In some cases, a buyer must pay prorated home costs already paid by the seller. An example would be annual property taxes.
If the seller has paid the full year of property taxes for a home, even though they are moving out before the year’s end, the buyer will take on a prorated share of the cost. This means that the buyer will pay tax fees to the seller based on the number of months left in the year starting on closing day. Prorations can also apply to utility bills, homeowner association (HOA) fees, condo fees, and more.
Attorney fees are also considered part of closing costs. A real estate attorney helps to ensure the proper legal transfer of a property from the seller to the buyer. While using an attorney is optional in some cases, state laws in Connecticut, Delaware, Georgia, Massachusetts, New York, North Carolina, South Carolina, and West Virginia require the use of a licensed real estate attorney to handle at least some parts of a property transaction.
If you’ve opted for a rate-lock fee, you’ll pay this at closing. Rate locks allow borrowers to lock in their interest rates during the time between preapproval and closing. Generally, a rate-lock fee can be up to 0.50% of the loan value. Always ask about a free rate lock when shopping for mortgages!
Can You Make Closing Costs Part of the Mortgage?
If average closing costs for buyers are making it hard to afford a home, it’s possible to roll closing fees into a home loan in some cases, depending on a lender’s rules.
The upside to rolling real estate closing costs into a mortgage is that the buyer can purchase a home even if they don’t have a lot of cash to close.
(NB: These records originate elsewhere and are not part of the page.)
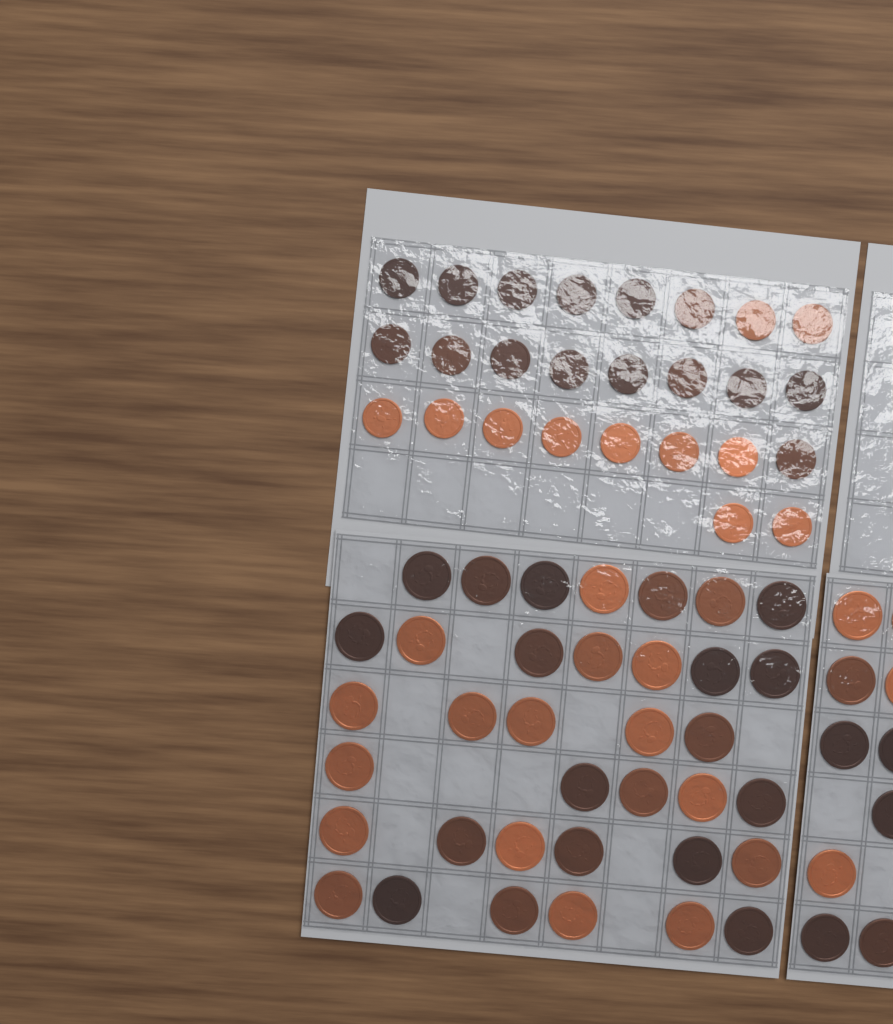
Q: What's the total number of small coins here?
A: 26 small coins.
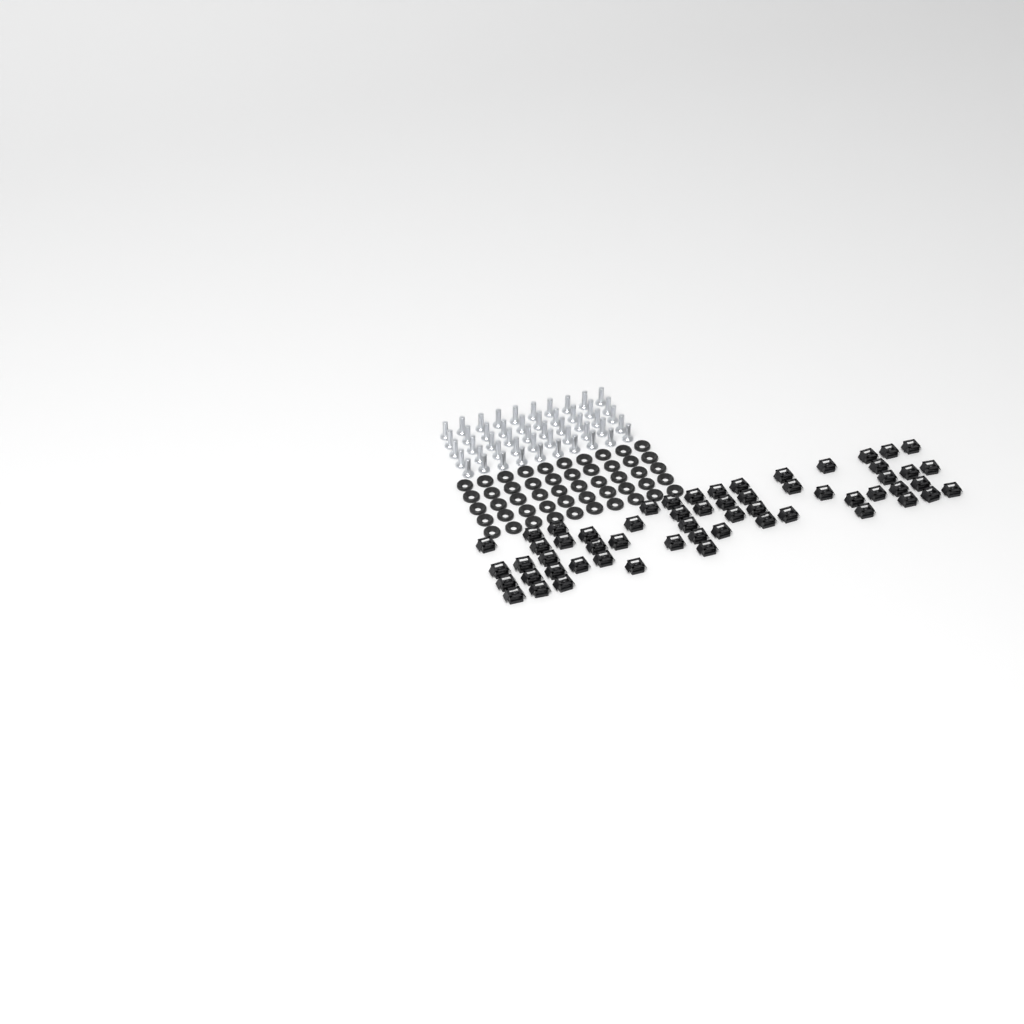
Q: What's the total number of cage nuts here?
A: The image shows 58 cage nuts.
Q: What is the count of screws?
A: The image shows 50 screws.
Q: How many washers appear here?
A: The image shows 50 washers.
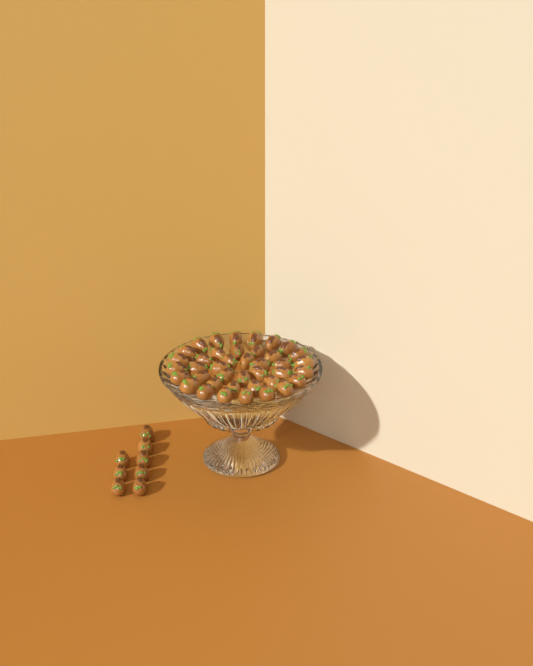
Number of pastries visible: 48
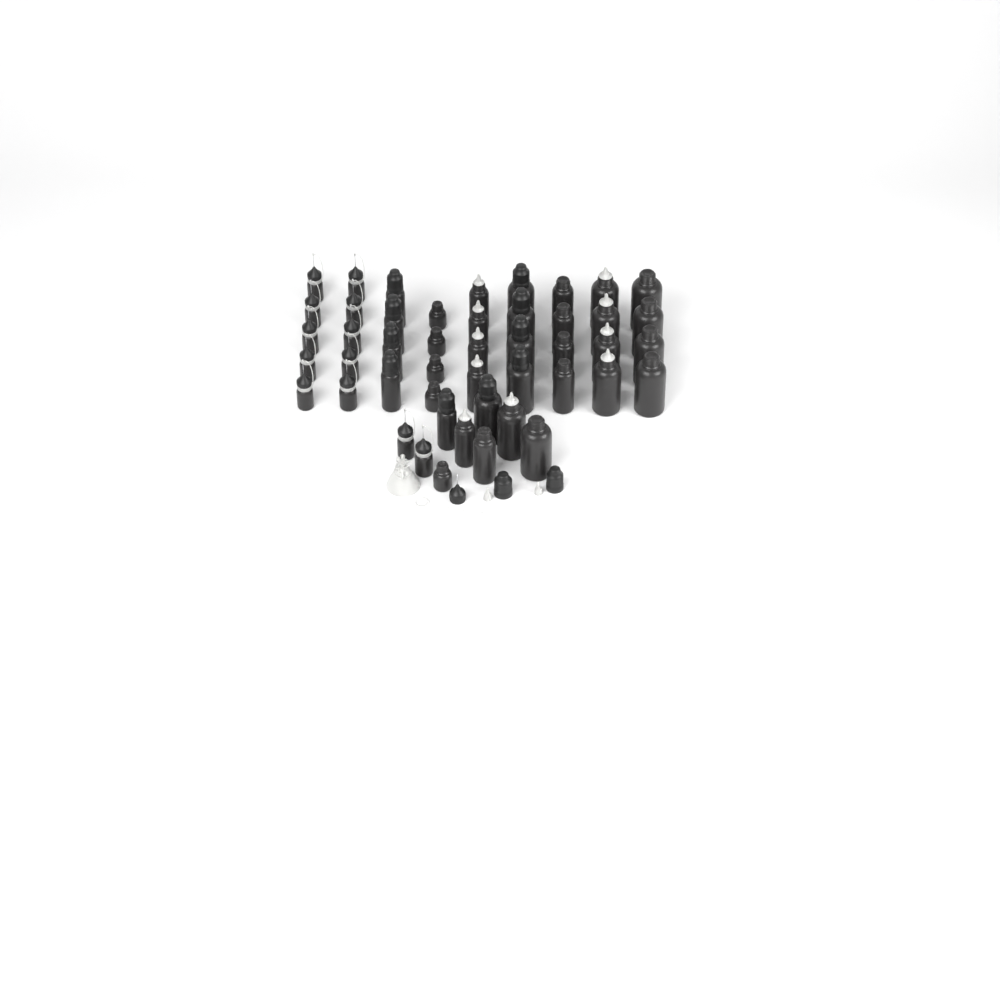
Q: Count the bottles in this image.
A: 47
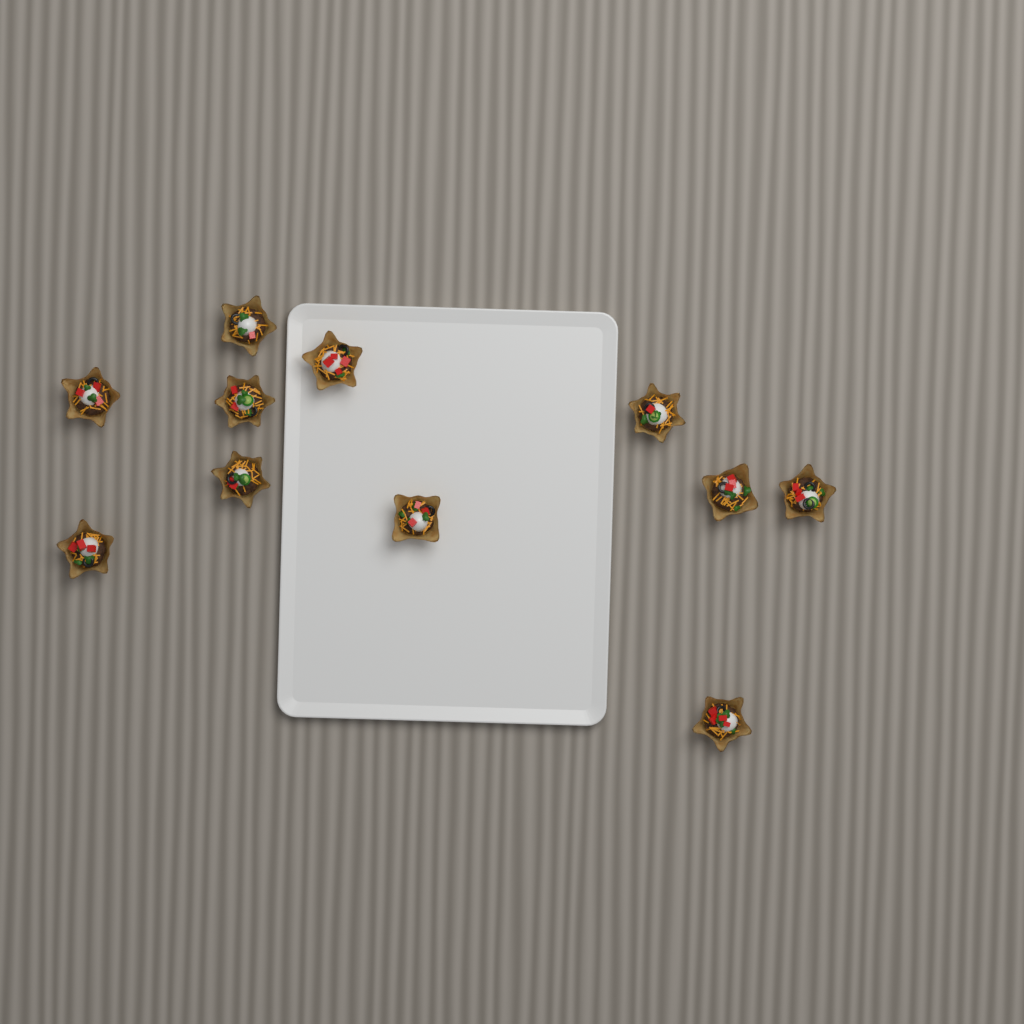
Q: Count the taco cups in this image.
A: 11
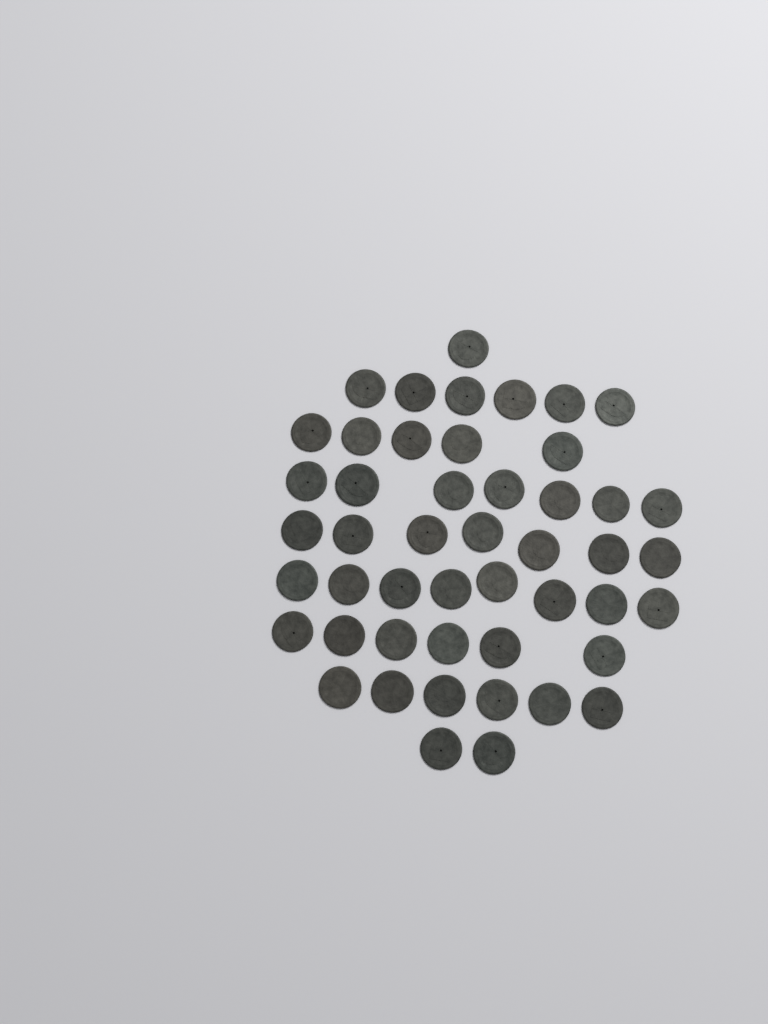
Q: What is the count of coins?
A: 48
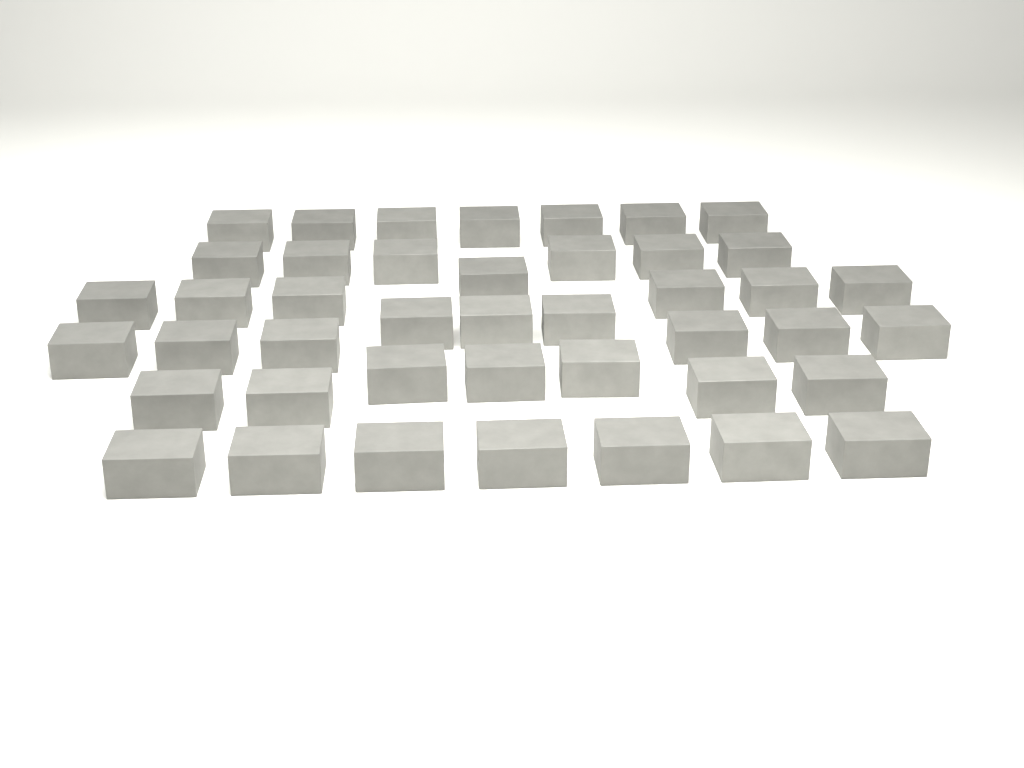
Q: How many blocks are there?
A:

The downside is that the buyer will pay more interest over time because the additional fees will make the mortgage larger.
Is There a Way to Reduce Home Closing Costs?
Most closing costs on a house are unavoidable. However, buyers do have some control.
The best way to reduce closing costs is to shop around with different lenders. Some lenders advertise competitive closing costs. What’s more, a lender offering a lower interest rate will help to offset some of the unmovable closing costs.
Of course, asking for seller concessions to reduce closing costs is another option. When taking this route, it’s important to do research to understand how much a seller can legally contribute based on the loan type. With that information in hand, the buyer can approach the seller with a request for concessions.
Just keep in mind that a seller is free to reject this request!
Final Thoughts on House Closing Costs
Closing costs are unavoidable. The good news is that most closing costs go toward fees and services that protect the buyer from making a bad decision.
When shopping for homes, add another 3% to 6% on top of the asking price to get a better idea of how much each home will cost once closing costs are factored into the mix.
Finally, don’t agree to close until the lender provides a legally required closing disclosure which is an estimate of how much cash you will need to close. They must give you this document at least three business days before a scheduled closing.
If the lender is being unresponsive about submitting this document, you can file a complaint with the Consumer Financial Protection Bureau (CFPB).